- GOAL OF THE EXERCISE -
All lines of the entries with "click" in them must be listed.

(Records from a dataset)
..........
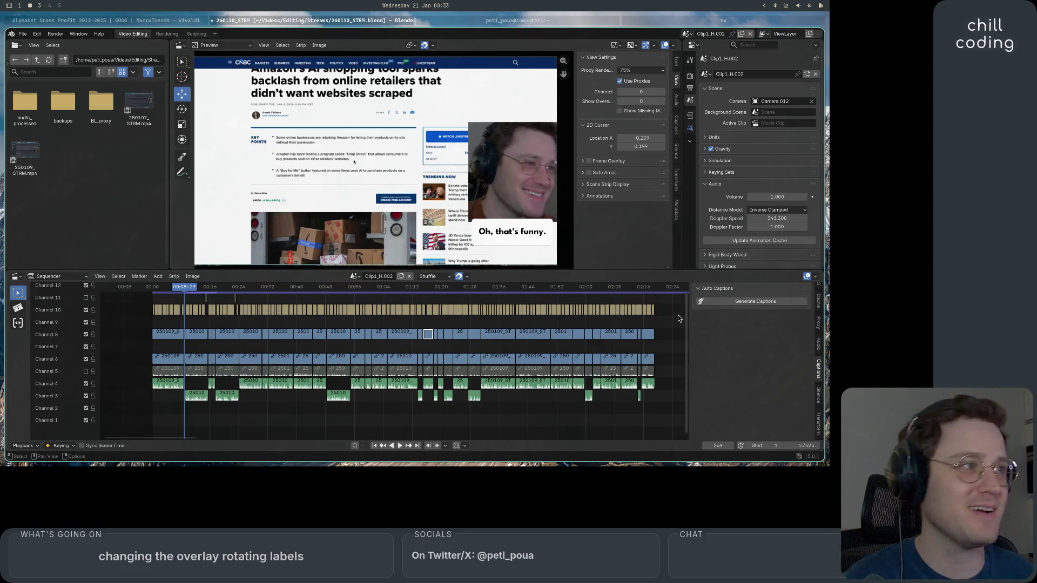
pyautogui.click(818, 421)
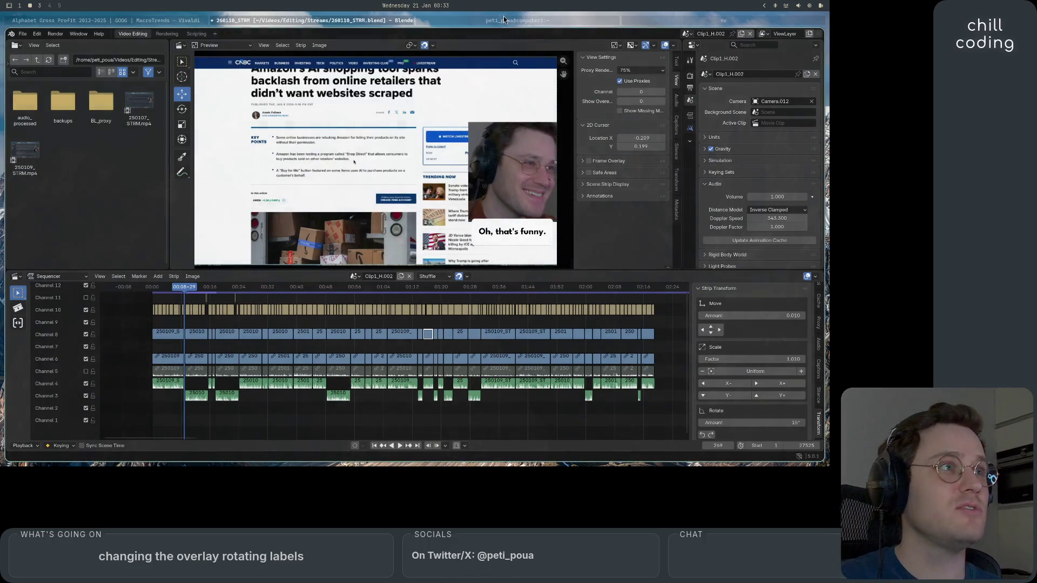
pyautogui.click(182, 22)
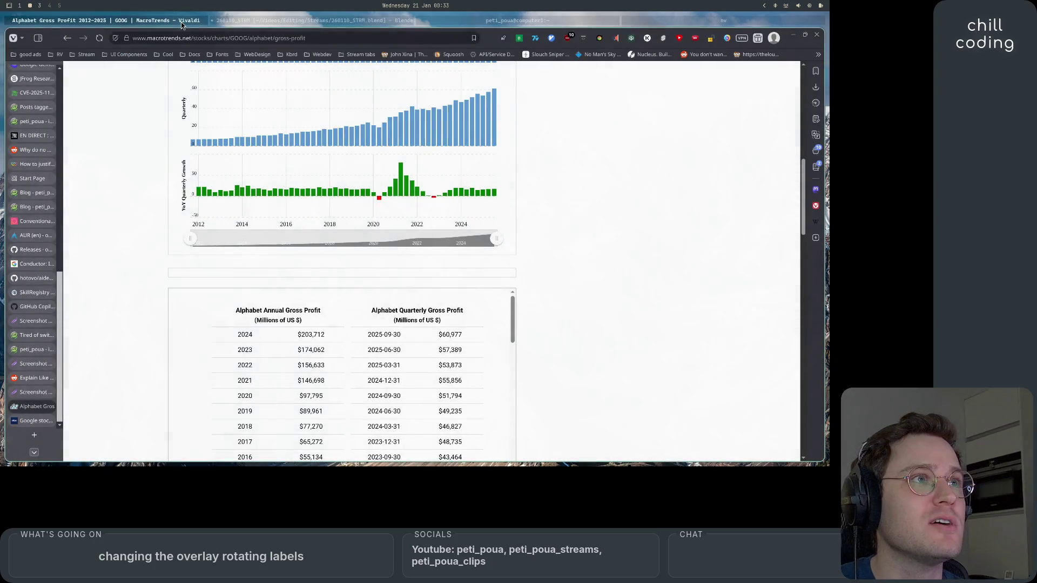
# - Open the Feedback page via the 'give feedback' footer link on the petipoua.com home tab
pyautogui.click(33, 349)
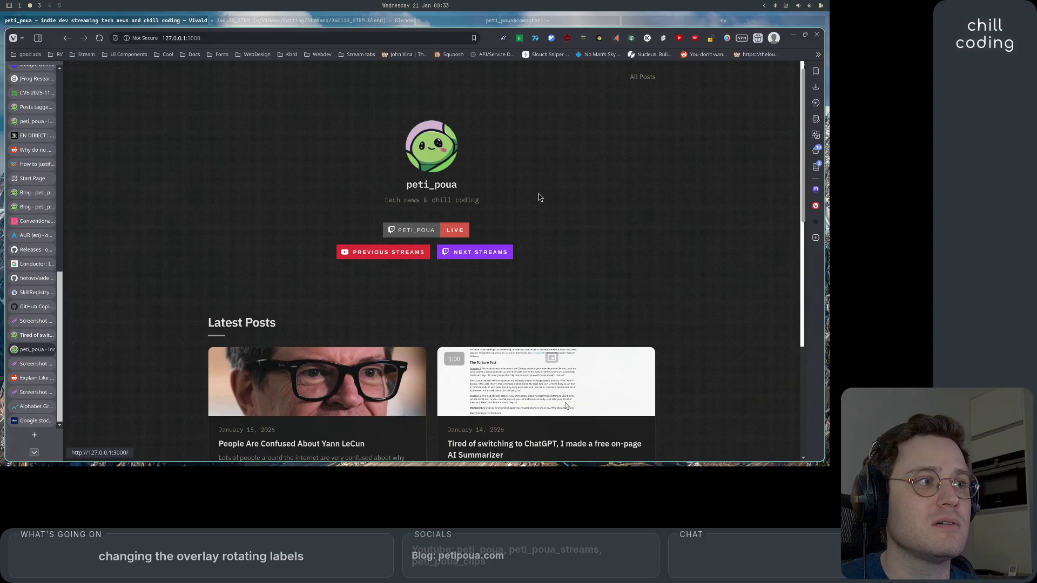
pyautogui.scroll(-15, 459, 216)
..........
- ANSWER TO THIS TASK -
pyautogui.click(818, 421)
pyautogui.click(182, 22)
pyautogui.click(33, 349)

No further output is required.